Krysta Rodriguez and Wesley Taylor, as the lovers, brighten the stage when given the chance; Zachary James craftily lurches through the affair as the half-dead family butler; and Jackie Hoffman, as the eccentric Grandma, seems to be acting in her own not-very-good musical.
The secret weapon of "The Addams Family" turns out to be Kevin Chamberlin, who sprinkles several handfuls of stage dust over the proceedings as Fester. "The Moon and Me," a serenade in which he soars over the stage to play with a round yellow globe, is the lone moment in which actor, material, stagecraft and Basil Twist's puppets combine to create magic.
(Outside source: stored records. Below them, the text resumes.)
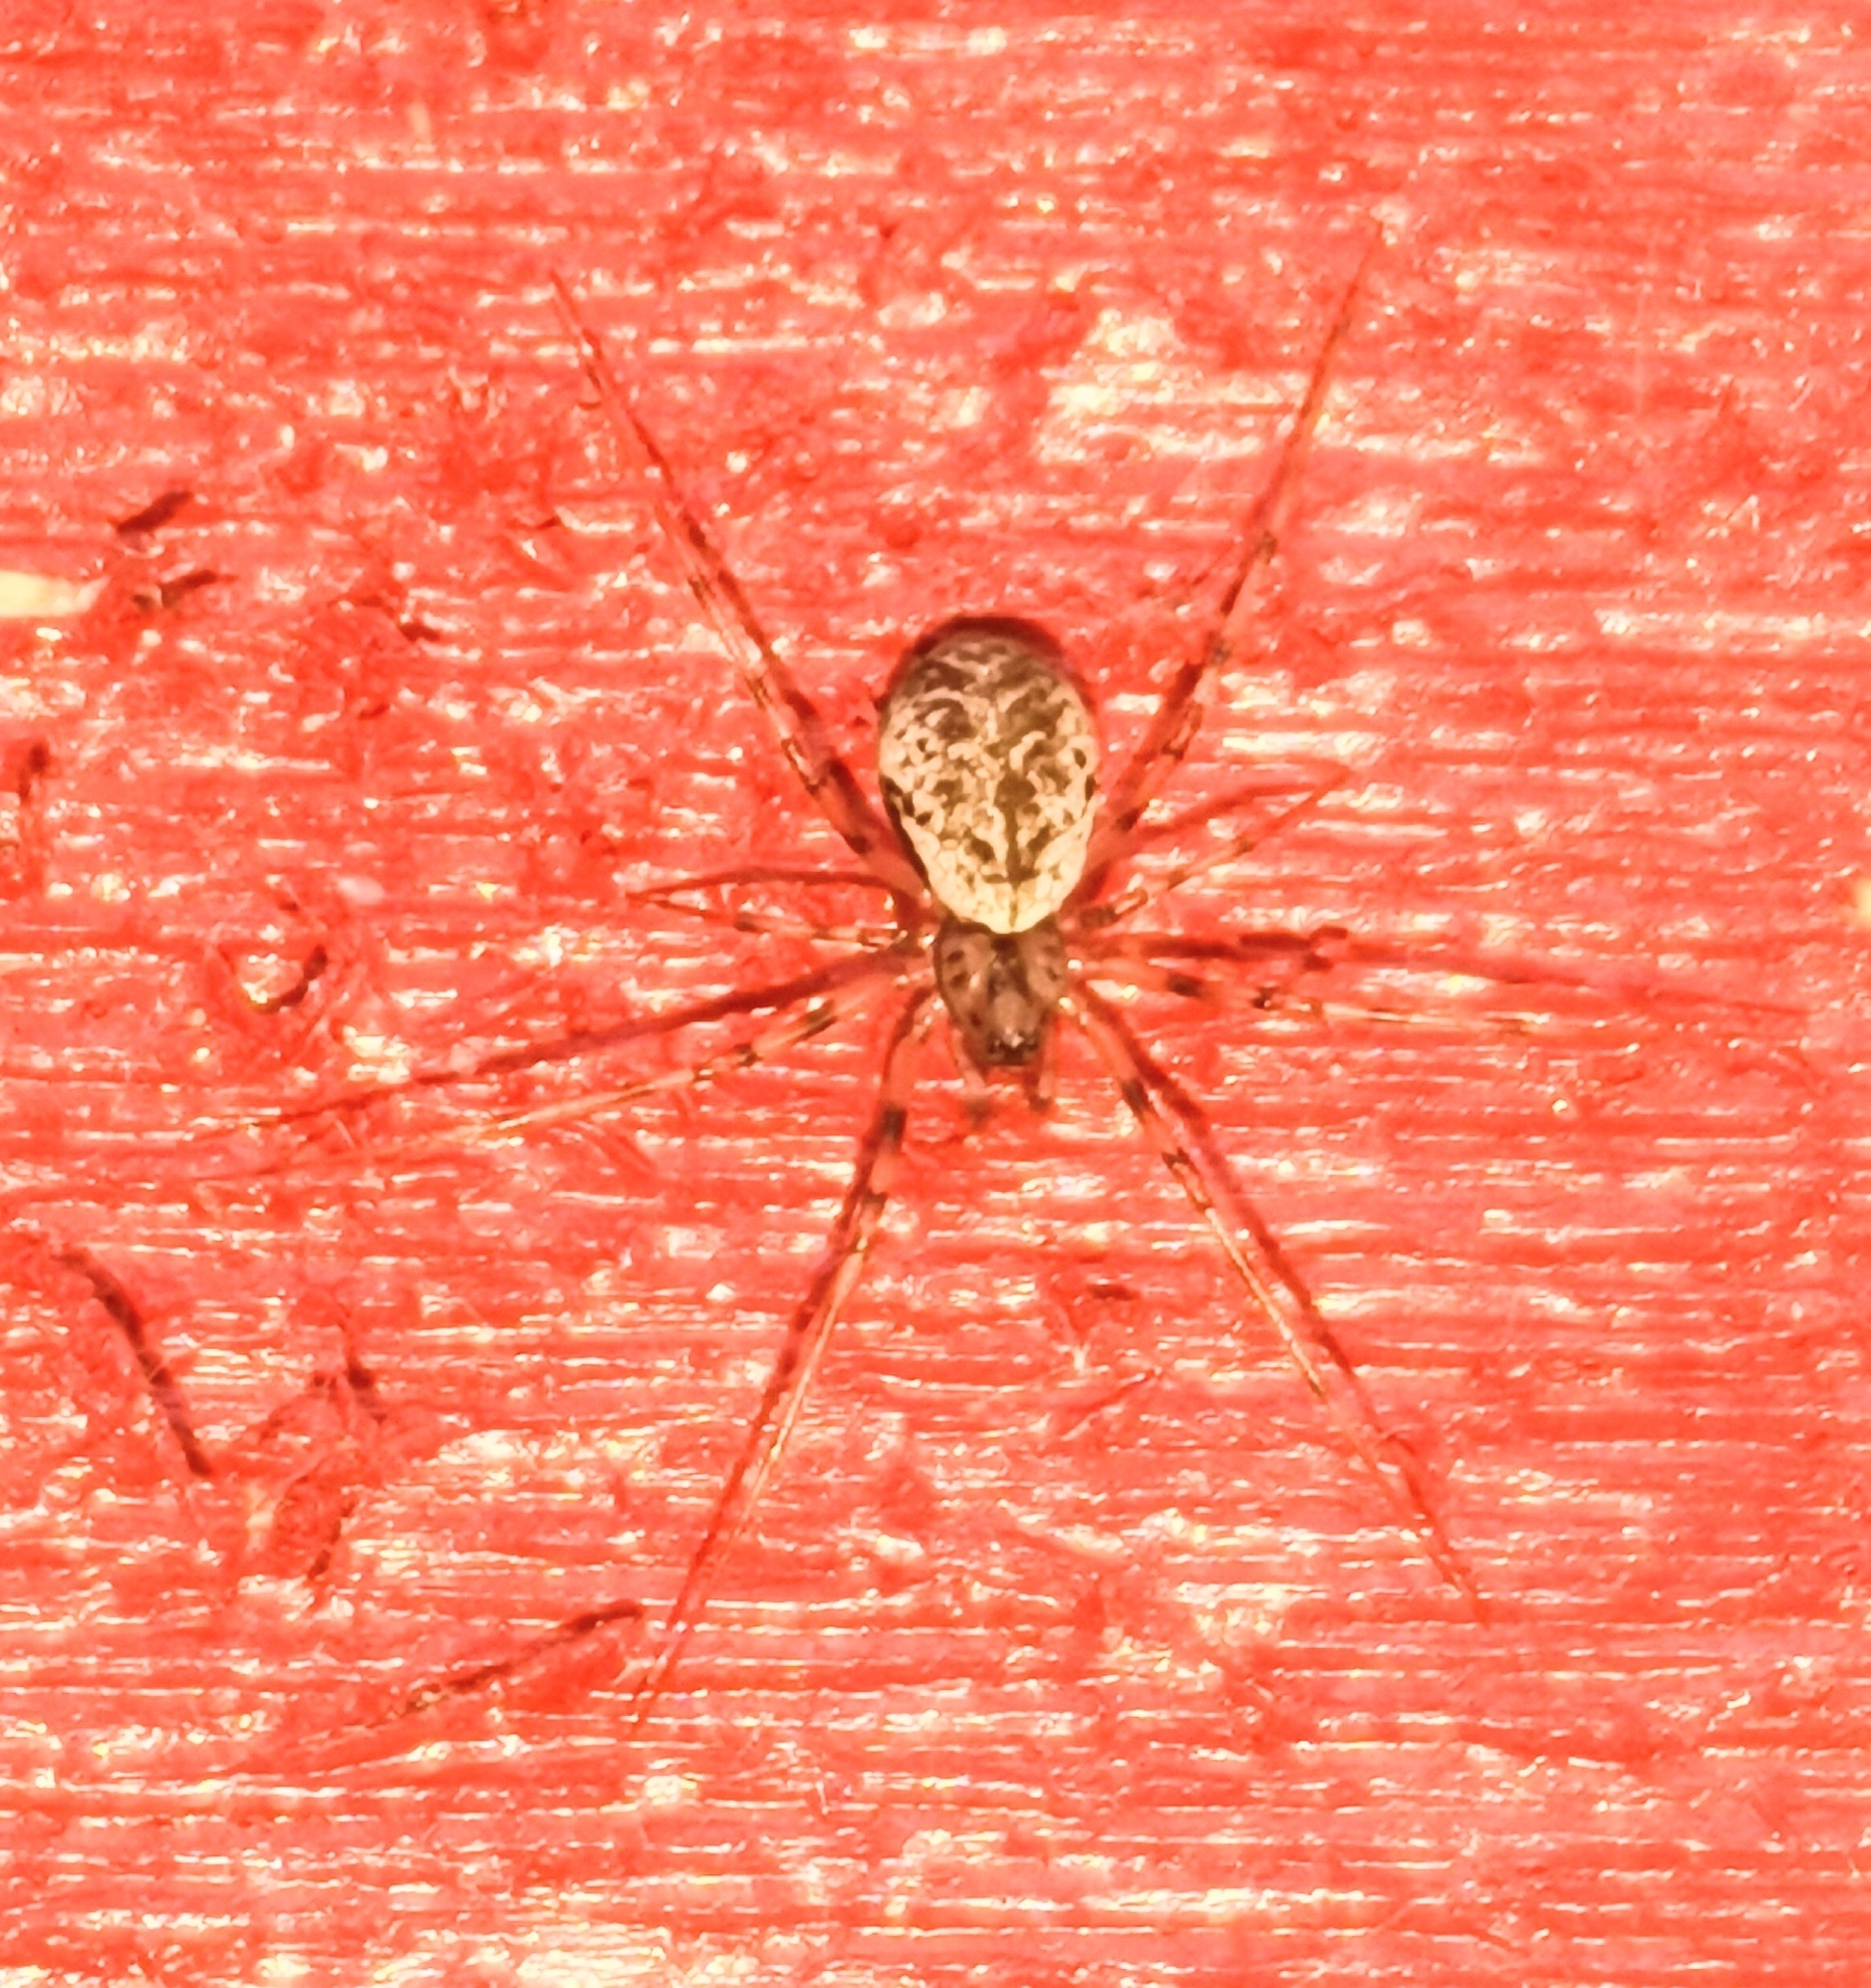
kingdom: Animalia
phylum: Arthropoda
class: Arachnida
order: Araneae
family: Linyphiidae
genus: Drapetisca
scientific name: Drapetisca socialis
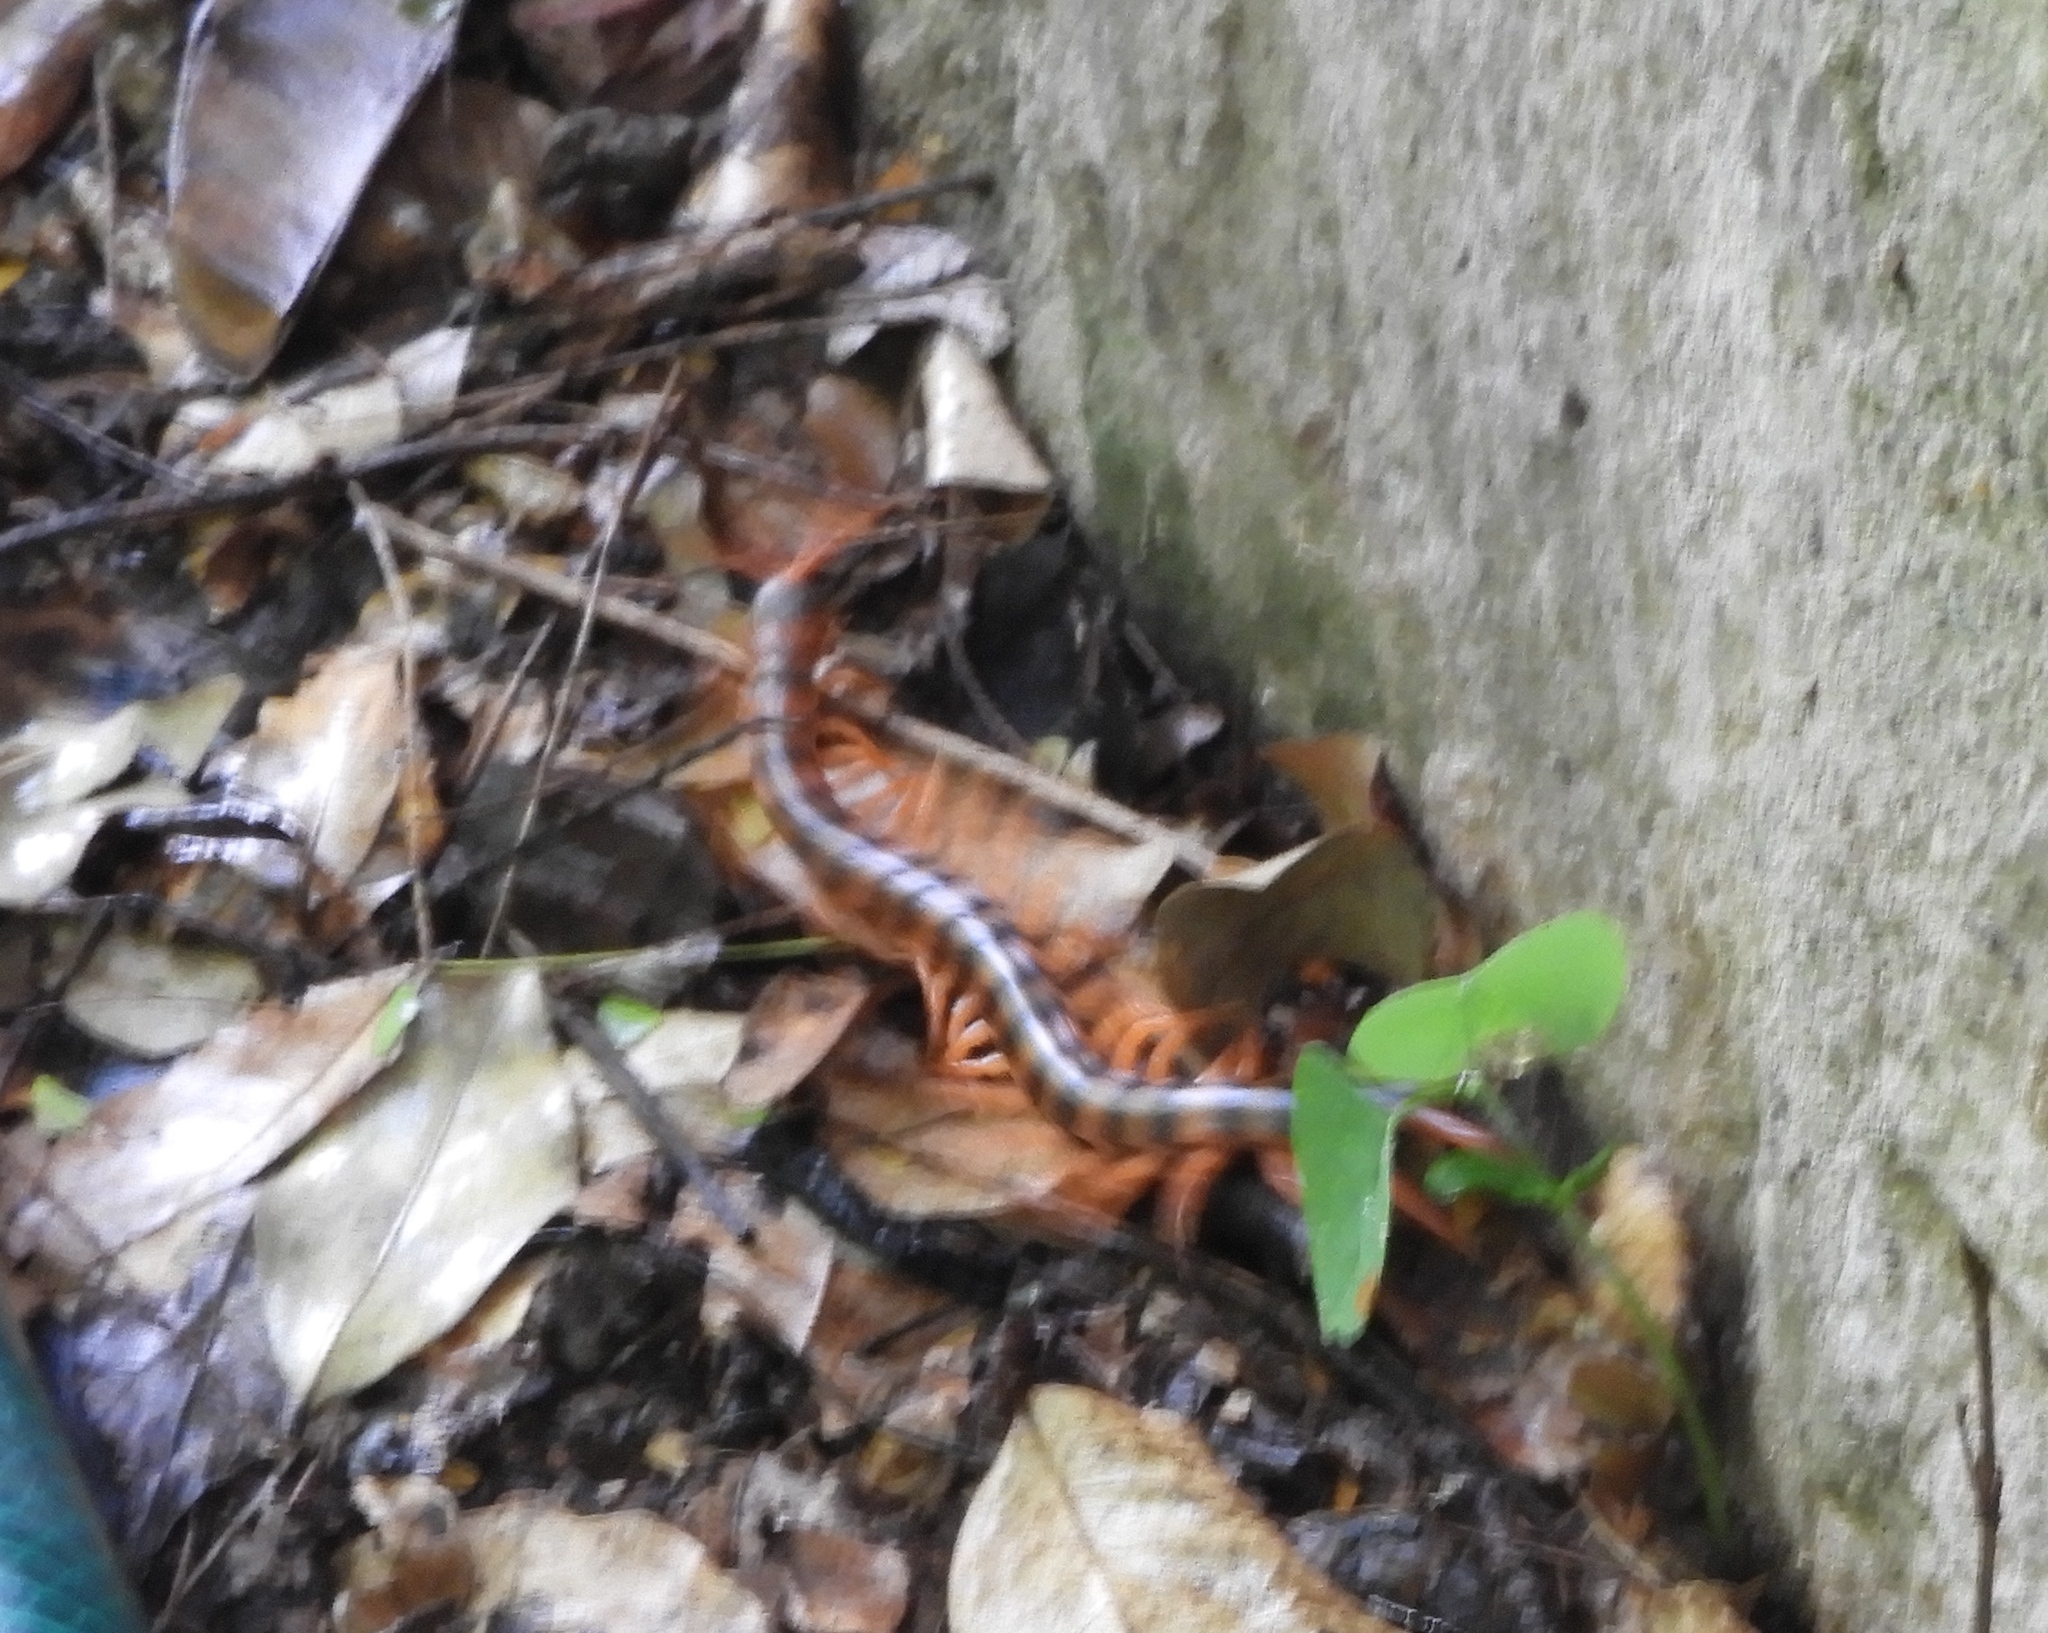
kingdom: Animalia
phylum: Arthropoda
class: Chilopoda
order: Scolopendromorpha
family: Scolopendridae
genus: Scolopendra
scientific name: Scolopendra heros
But it's a bad idea to have Fester wonder at intermission if the audience will "leave in an hour feeling vaguely depressed," and a worse one to start the show with 15 seconds' worth of that finger-snap theme from the sitcom, which turns out to be the evening's catchiest musical moment.
There is little character development -- understandably, given the lack of character -- which makes the arc of the story non-existent and robs the songs of potential impact. Just Nathan Lane, plenty of jokes, some intriguing sight gags and the audience's undisputed fondness for the Addams characters. Which, given the lack of a Broadway musical blockbuster since "Billy Elliot," might prove enough to sustain those million-plus grosses.